Rincón de Petul
Vergüenzas y tabús. El problema del ladino
Las arcaicas expresiones escritas por Asturias no fueron más que la revelación de un algo que también nos pertenece.
Chapín, ladino y citadino, nada puedo hacer para evitar una verdad ajena a seguramente nadie: que parte de mi propia historia es o fue racista. Nacido en la Guatemala de la Asunción del siglo veinte, por regla, sé que en los anales de mis familias hay crudas expresiones de discriminación racial contra el indio, y sobre las que seguramente no quiero indagar o que seguramente no quiero recordar. Y que, seguramente, tampoco son muy distintas a las vividas —en mayor o menor grado— en muchas, en la mayoría, o en todas las familias de mis pares. Ladinos y citadinos, chapines de la Asunción. Herederos de un sistema de exclusión contra el invadido y luego sometido. Humillado y disminuido, con deliberada intención, el rechazo generalizado se hace muy patente desde las más tempranas edades.
Las arcaicas expresiones escritas por Asturias no fueron más que la revelación de un algo que también nos pertenece.
De niño, yo tenía pocos días de haber regresado al país, cuando en el colegio, al escuchar a los amigos, pronto entendí con qué no quería ser asociado. Bien dijo Jayro Bustamante, con su mira cineasta, que en este país, “indio” es uno de los tres insultos capitales. (“Hueco” y “comunista”, los otros dos). Ante ellos, una joven identidad tiene pocos caminos: Adoptar las golpeadas identidades, con estoica hidalguía (a pesar de las consecuencias, y sufrir las consecuencias). O huír. Sumarse al rebaño de agresores o, en todo caso, guardar complaciente silencio.
Pero ese silencio no es la única forma de evasión del inocente ante tan penoso flajelo social. ¿Acaso callar de dónde venimos y buscarnos desvincular de forma mágicamente falsa, no es también una forma de ser complacientes y de perpetuar el problema? Claro, hoy, ya con el respaldo de una cultura más de avanzada, llena de expresiones atractivas a quien se vuelve incluyente, van quedando más expuestos quienes persisten en ser irreflexivos discriminadores evidentes. Pero ¿cuántos de los conscientes se atreven, públicamente, en los apreciados y bien cuidados círculos, a revelar aquel penoso cuento de familia, que destapa la completa identidad? Es decir, no solo mostrar la cara del consciente de hoy, sino, además, la historia del dónde venimos. ¿Quién no es, en su propia historia, un agresor? En sus padres, sus abuelos, o en sí mismos, en épocas pasadas que optó por el silencio o se sumó a aquel rebaño.
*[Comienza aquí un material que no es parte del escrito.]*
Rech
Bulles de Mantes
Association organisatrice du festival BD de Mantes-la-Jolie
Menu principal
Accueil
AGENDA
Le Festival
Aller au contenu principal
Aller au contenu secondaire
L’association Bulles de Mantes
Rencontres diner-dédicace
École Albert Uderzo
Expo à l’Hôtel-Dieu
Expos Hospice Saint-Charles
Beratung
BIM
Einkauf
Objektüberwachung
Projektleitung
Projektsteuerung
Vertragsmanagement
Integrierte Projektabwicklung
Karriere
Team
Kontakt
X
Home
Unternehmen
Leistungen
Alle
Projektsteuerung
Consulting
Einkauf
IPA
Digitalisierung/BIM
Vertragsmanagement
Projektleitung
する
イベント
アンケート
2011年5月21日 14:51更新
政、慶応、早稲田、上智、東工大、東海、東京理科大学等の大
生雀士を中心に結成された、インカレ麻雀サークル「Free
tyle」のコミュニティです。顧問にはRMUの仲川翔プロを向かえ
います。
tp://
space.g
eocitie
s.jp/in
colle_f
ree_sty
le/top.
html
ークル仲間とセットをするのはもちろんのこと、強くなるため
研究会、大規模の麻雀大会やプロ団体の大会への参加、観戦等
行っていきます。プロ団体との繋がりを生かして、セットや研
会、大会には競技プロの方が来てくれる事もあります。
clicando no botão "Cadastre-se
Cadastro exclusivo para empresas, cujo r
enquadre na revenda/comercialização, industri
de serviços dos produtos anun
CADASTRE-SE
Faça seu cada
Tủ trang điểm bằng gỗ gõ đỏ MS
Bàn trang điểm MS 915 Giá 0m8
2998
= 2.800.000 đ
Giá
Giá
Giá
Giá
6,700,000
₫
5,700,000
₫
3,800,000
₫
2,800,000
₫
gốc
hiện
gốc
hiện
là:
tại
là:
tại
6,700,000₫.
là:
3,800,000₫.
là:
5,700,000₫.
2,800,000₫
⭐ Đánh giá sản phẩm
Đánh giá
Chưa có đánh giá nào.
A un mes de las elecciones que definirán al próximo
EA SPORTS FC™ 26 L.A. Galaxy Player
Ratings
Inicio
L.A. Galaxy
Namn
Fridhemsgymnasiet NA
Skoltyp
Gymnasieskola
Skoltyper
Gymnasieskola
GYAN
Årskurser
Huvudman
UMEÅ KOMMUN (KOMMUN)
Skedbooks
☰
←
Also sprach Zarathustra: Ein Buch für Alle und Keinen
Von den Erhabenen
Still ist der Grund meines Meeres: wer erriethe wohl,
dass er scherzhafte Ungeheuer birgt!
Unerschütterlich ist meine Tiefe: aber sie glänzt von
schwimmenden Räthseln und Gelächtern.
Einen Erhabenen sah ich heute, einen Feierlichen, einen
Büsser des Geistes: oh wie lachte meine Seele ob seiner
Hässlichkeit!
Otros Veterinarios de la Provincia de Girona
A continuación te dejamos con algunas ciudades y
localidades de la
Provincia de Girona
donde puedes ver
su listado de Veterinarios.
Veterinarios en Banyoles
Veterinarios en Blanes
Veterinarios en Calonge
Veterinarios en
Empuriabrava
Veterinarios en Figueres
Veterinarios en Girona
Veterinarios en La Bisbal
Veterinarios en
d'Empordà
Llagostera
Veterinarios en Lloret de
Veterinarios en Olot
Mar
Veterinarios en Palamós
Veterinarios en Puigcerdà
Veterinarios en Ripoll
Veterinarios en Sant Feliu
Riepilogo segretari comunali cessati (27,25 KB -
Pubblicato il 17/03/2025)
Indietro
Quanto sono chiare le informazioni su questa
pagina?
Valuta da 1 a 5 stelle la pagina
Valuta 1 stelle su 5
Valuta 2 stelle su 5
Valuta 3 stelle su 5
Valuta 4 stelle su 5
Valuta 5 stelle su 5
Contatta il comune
Al ser la nuestra una sociedad agresiva, todos hemos recogido, de alguna u otra forma, una parte de esa agresividad. Una de esas formas, insisto, es nuestras historias. Negarlas o esconderlas no es tan sano. Empero, reconocerlas, hablar de ellas, abstrayéndonos de juzgar el ayer con los conocimientos del hoy, puede ser más honesto y constructivo. Romper tabús que nos llenan de vergüenzas, es muy necesario para el crecimiento colectivo, para la sanación personal, y sobre todo, para que nuestro rol del hoy sea uno congruente con la deuda histórica que acarreamos. El anuncio de que los restos de Miguel Ángel Asturias serán traídos a Guatemala, creó una feliz expectación. Pero, también afloró la crítica al escritor por causa de su infame tesis: El problema social del indio (1923). Y, aunque leer hoy lo escrito ahí entonces sí causa repulsión, creo un absurdo tachar por ello a nuestro máximo expositor literario. Uno que, luego, recogió la identidad de nuestro origen de una forma tan celestialmente mágica, que lo hizo acreedor de un género, premiándolo como todos conocemos. Pero, además, porque las arcaicas expresiones escritas por aquel joven no fueron más que la revelación de un algo que también nos pertenece: la infamia de nuestras propias historias. Un problema del que quizás no mucho hablamos. Un tabú bien guardado, que nos llena de vergüenzas.